Dia hanya berpikir bahwa Marli tidak mengerti situasinya saat ini. “Udah bahas yang lain aja lah.”
“Nahh gini-gini nih, ngehindar. I wanna know, wanna know, wanna know now,” tiba-tiba setengah bernyanyi.
“Mau tau apaan lagi, c*k.”
“Nah gitu dong, keluarkan haha.”
Tapi mungkin ada benarnya juga Marli, dia sadar mimpi yang datang kepadanya di satu sisi melepaskannya dari jeratan nasib, tapi disatu sisi masih mengekangnya. Dia menceritakan potongan puzzle yang belum tersampaikan, yaitu mimpi siang bolongnya tadi, beserta intrepetasinya. Sambil berpikir dia bercerita, mungkin mimpinya tadi berusaha mengingatkannya tentang dosa-dosa dan kesalahan yang dia anggap tidak dapat ditebus dengan apapun. Mengganjalnya dari apapun itu yang akan datang.

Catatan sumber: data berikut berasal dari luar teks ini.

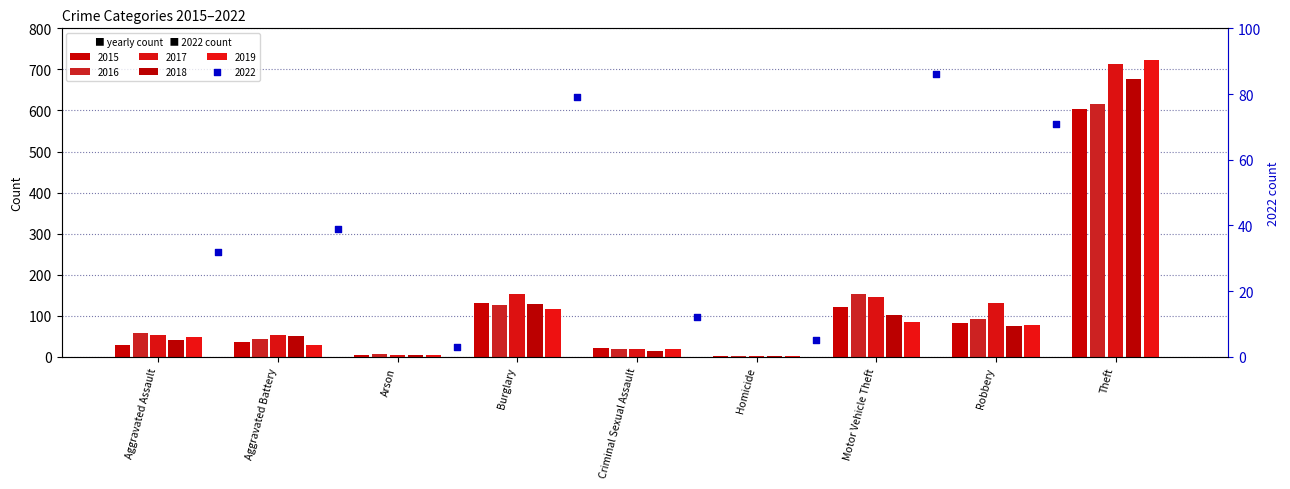

What are all the series names shown in the legend?

2015, 2016, 2017, 2018, 2019, 2022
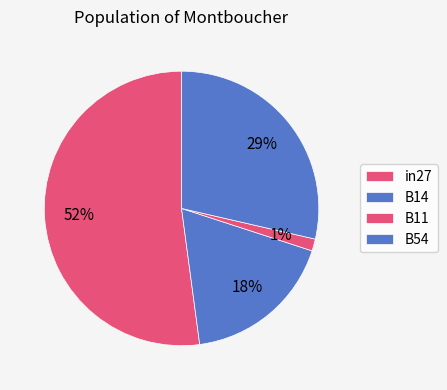

The B11 slice represents 11% of the pie. True or false?

False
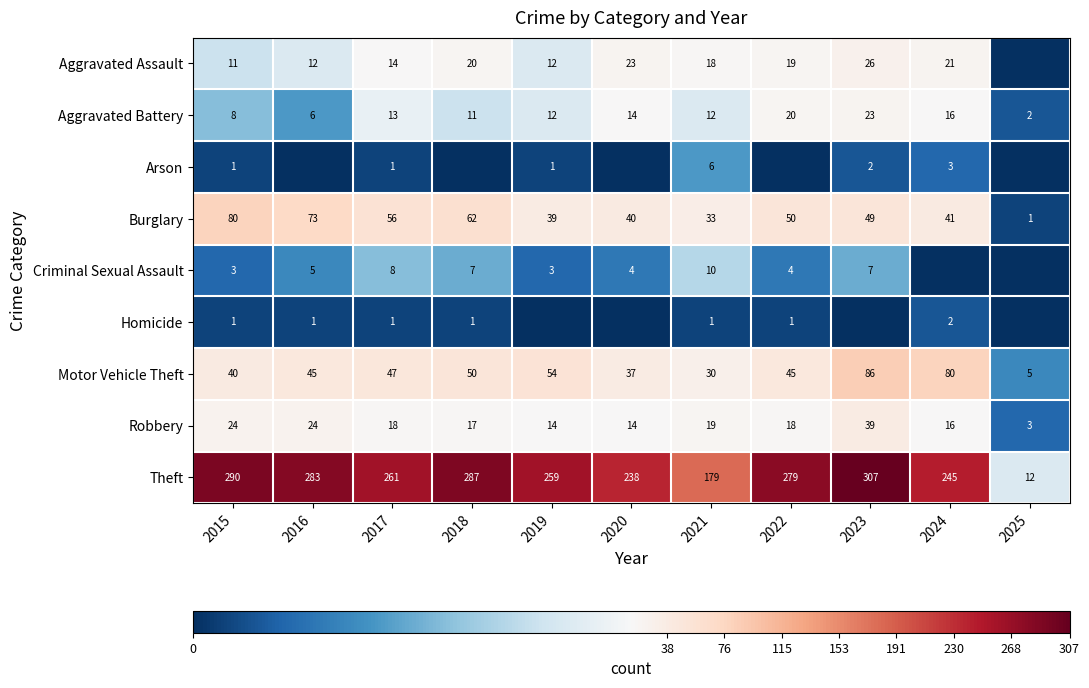

What is the highest value of the Motor Vehicle Theft series?

86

Marli tidak dapat banyak berkata setelah mendengar ceritanya. Antara dia sudah mulai bosan mendengar cerita yang membosankan, atau mungkin sedikit menyesal dengan perkataannya sebelumnya.
“Sesekali, kalo mimpi tadi dateng lagi tengok belakang bro, lawan, don’t worry about a thing, everything’s gonna be alright,” tiba-tiba kembali setengah bernyayi, “bend your dreams,” lontarnya dengan enteng.

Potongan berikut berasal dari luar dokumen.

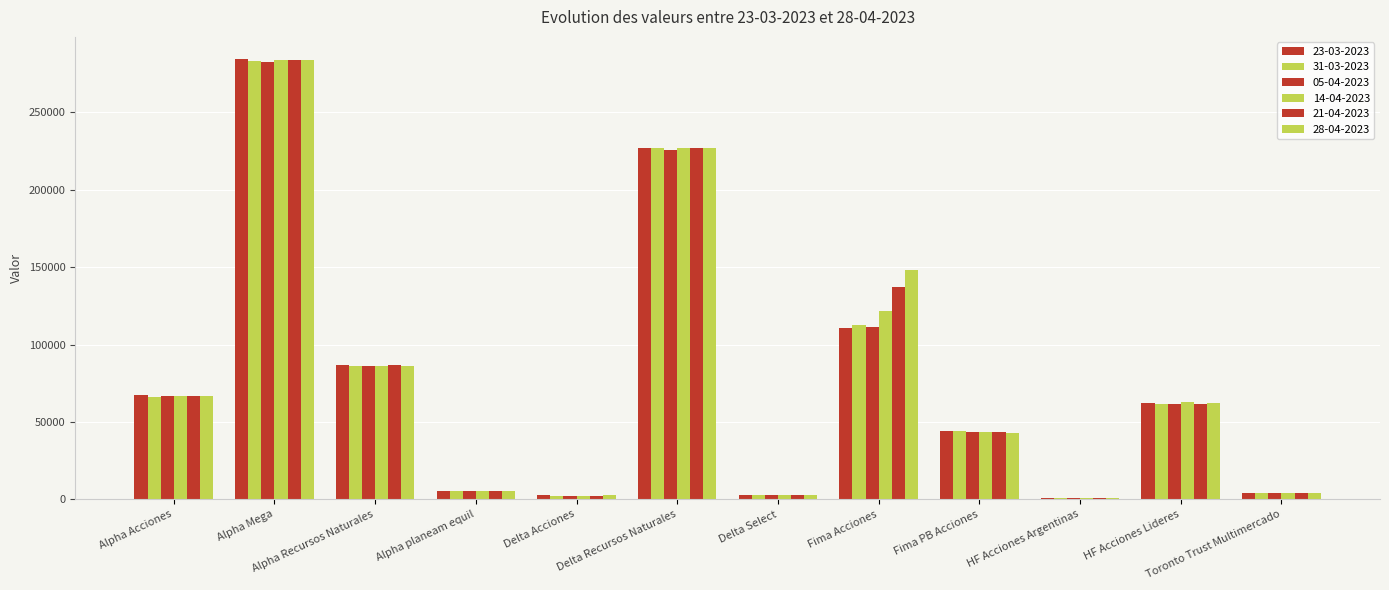

How many groups of bars are there?

12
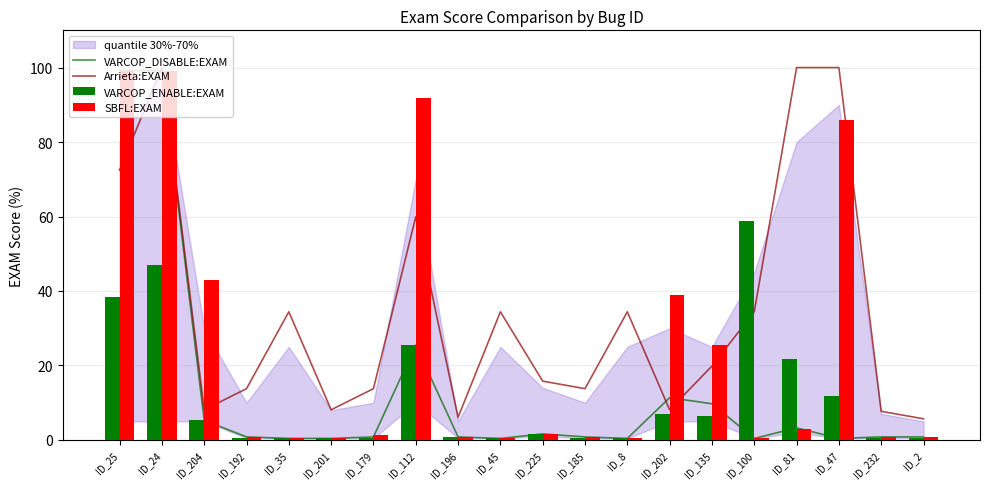

How many data points in SBFL:EXAM are less than 1?

10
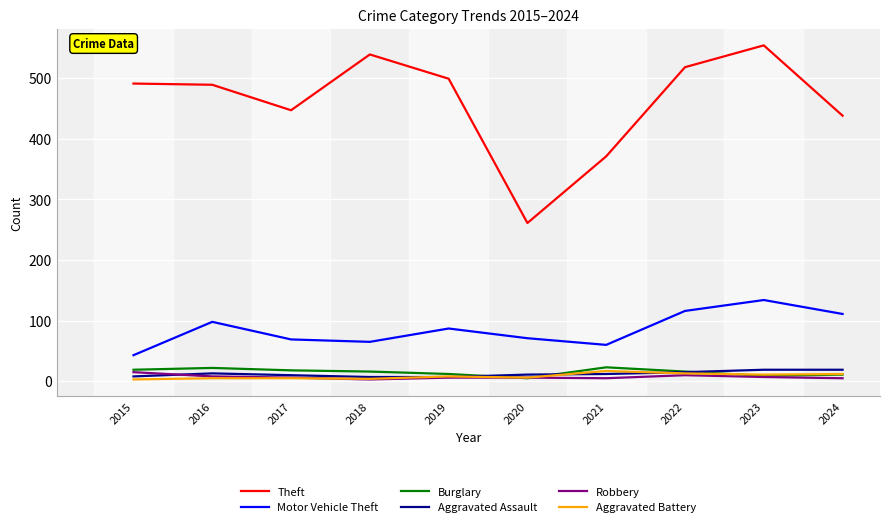

True or false: Aggravated Assault and Theft intersect in this chart.

False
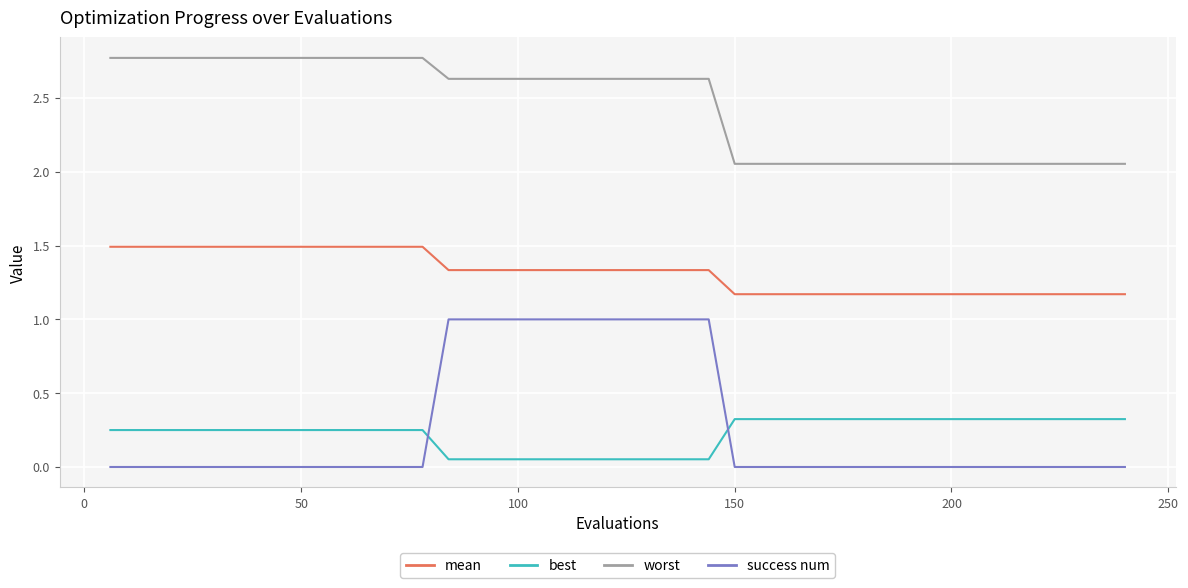

List the series in order of their peak value, highest first.

worst, mean, success num, best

Dia tidak mau menanggapi lagi, biarpun perkataan Marli sedikit membuka matanya.
Melihat dirinya terdiam Marli menyogohkannya lagi sebatang lintingan yang sebelumnya diberikan, “nih, gua kasih sebatang lagi, tapi dengan satu syarat, judul puisinya diganti ya jadi ‘One Love’, nanti gua bantu juga nulis puisinya, tenang aja, musisi gua bro, gampang nulis-nulis gituan mah”
Tanpa berpikir panjang, dia mengambil lintingan yang ditawarkan Marli. Lumayan pikirnya, bukan untuk menenangkan pikirannya tapi agar Marli bisa diam dan jika berlanjut mungkin merubah topik pembicaraannya. Pun dia tidak akan mengganti juga judul puisinya seperti permintaan Marli.
“Eits, tapi abis ini jangan tidur lagi ya, bentar lagi udah mau sampe ini ferry-nya.”
Hari kedua sudah hampir terlewat tanpa sepatah katapun dia tuangkan ke puisinya. Tapi biarlah, masih ada waktu 5 hari lagi untuk puisinya, sekarang dia hanya ingin naik ke kapal ferry dan meneruskan perjalannya.